A editora Boitempo acaba de lançar o número 39 da Revista Margem Esquerda. Com ênfase na temática da guerra, o evento foi o mote para veicular uma aula-palestra com o filósofo Paulo Arantes sobre a belicosa eleição presidencial no Brasil (ver na TV Boitempo).
O professor aposentado da USP destrinchou os bastidores do pleito à luz da história e da ilusão do desenvolvimento nacional para buscar compreender as contradições presentes no dialético embate entre a direita (conservadores) e a esquerda (progressistas) que reforçam a narrativa de guerra civil permanente que nos encontramos. Para tanto, resgatou a tese principal do livro “O vampiro da razão: um ensaio de filosofia da história”, do filósofo Richard Blackburn (1992), para elucidar o porque da polarização entre o “nós e os outros” determina a cadência violenta das propagandas eleitorais.
Blackburn apresenta uma análise pouco convencional para desvelar nossa realidade. Ao não compactuar que a luta de classes é, neste momento histórico, o motor principal da evolução; propõe explorar o paradoxo da criação/destruição subjacente da história humana para entender a relação do aumento da barbárie/debacle do capital. Em outras palavras, depreender que essa entropia (leia-se desordem sistêmica) pode engendrar a cooperação entre os desiguais e a criação de outro mundo necessário para garantir a sobrevivência da humanidade.
Essa abordagem me fez lembrar de outro livro fundamental para compreender a atual situação política-econômica brasileira em contexto geopolítico. Publicado no mesmo ano, “O Colapso da Modernização”, do ensaísta alemão Robert Kurz, lança uma tese ousada para afirmar que “a versão última do antagonismo não será dada pelo enfrentamento entre burguesia e proletariado, mas pela dinâmica destrutiva e excludente do fetichismo do capital, cuja carreira absurda em meio aos desabamentos sociais que vai provocando pode ser acompanhada diariamente pelos jornais”.

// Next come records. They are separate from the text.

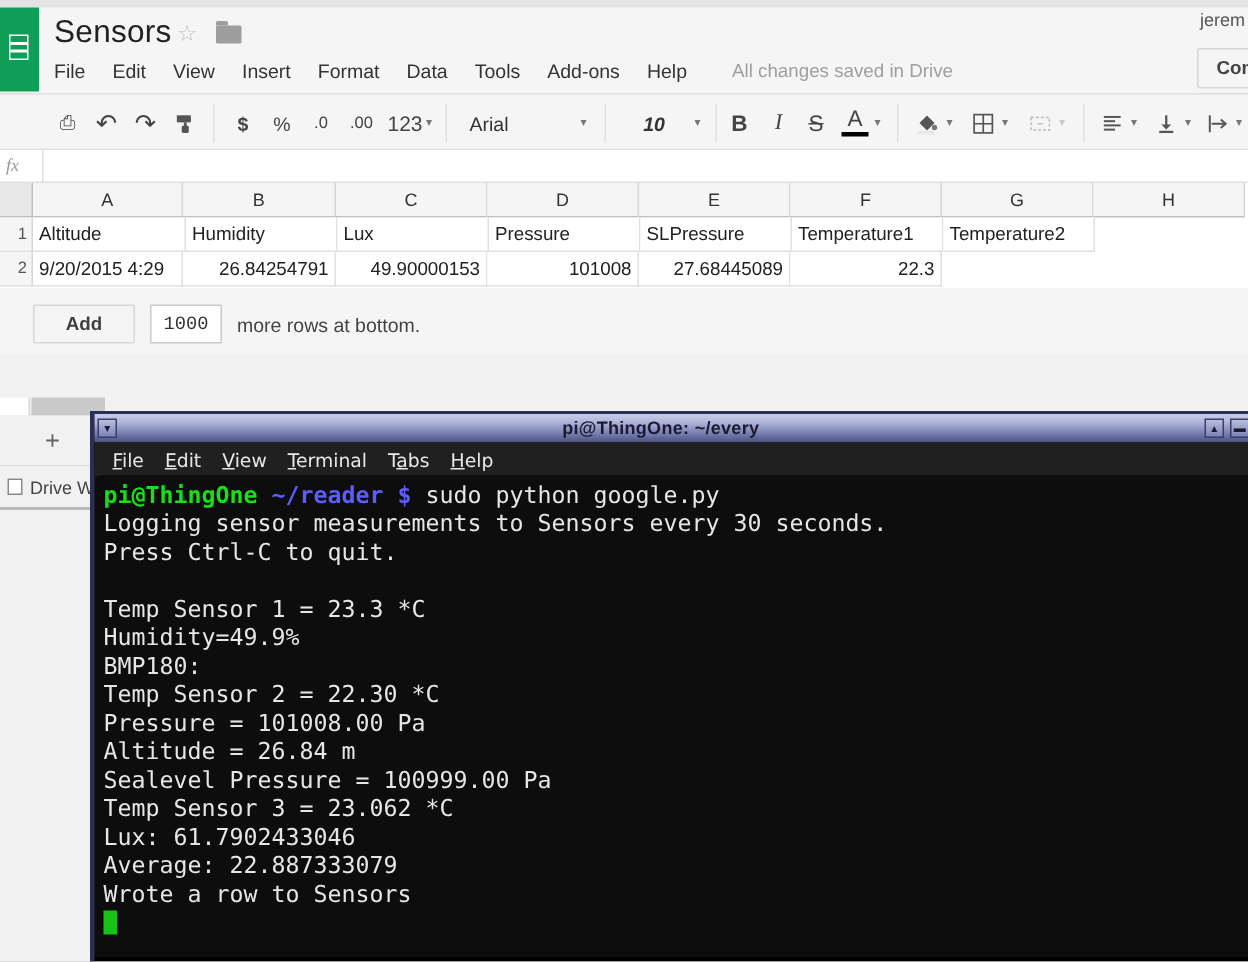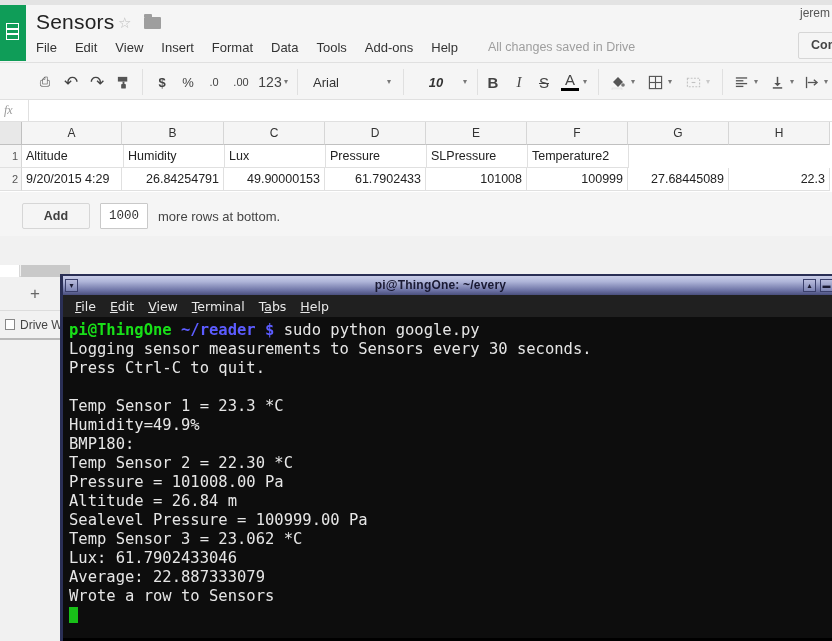--- a/index.html
+++ b/index.html
@@ -351,30 +351,29 @@
         <div class="colhdr" style="width:101px">G</div>
         <div class="colhdr" style="width:101px">H</div>
       </div>
       <div class="cell-row">
         <div class="rowhdr">1</div>
         <div class="cell" style="width:102px">Altitude</div>
         <div class="cell" style="width:101px">Humidity</div>
         <div class="cell" style="width:101px">Lux</div>
         <div class="cell" style="width:101px">Pressure</div>
         <div class="cell" style="width:101px">SLPressure</div>
+        <div class="cell" style="width:101px">Temperature1</div>
         <div class="cell" style="width:101px">Temperature2</div>
       </div>
       <div class="cell-row">
         <div class="rowhdr">2</div>
         <div class="cell" style="width:100px">9/20/2015 4:29</div>
         <div class="cell num" style="width:102px">26.84254791</div>
         <div class="cell num" style="width:101px">49.90000153</div>
-        <div class="cell num" style="width:101px">61.7902433</div>
         <div class="cell num" style="width:101px">101008</div>
-        <div class="cell num" style="width:101px">100999</div>
         <div class="cell num" style="width:101px">27.68445089</div>
         <div class="cell num" style="width:101px">22.3</div>
       </div>
     </div>
 
     <div class="addrows">
       <div class="addrows-btn">Add</div>
       <div class="addrows-input">1000</div>
       <div class="addrows-text">more rows at bottom.</div>
     </div>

Portanto, se nesta guerra civil constante o que está em jogo é a recomposição e a preservação da vida, não das mercadorias-gentes ou das não pessoas-sociais, distanciarmo-nos da realidade histórica do fetichismo será nossa total submissão à barbárie.
Em tempos de guerra eleitoral, negligenciar o alerta da História é renunciar nossa capacidade crítica de compreender a finitude do Mundo. Afinal, sob os escombros das campanhas presidenciais e lides estaduais, além do estado de exceção que se tornou regra: “ao vencido, ódio ou compaixão; ao vencedor, as batatas”. Isto se o caminho for evolutivo e em harmonia com o humanitismo, como diria um profundo conhecedor da iniquidade brasileira. Não é Quincas Borba?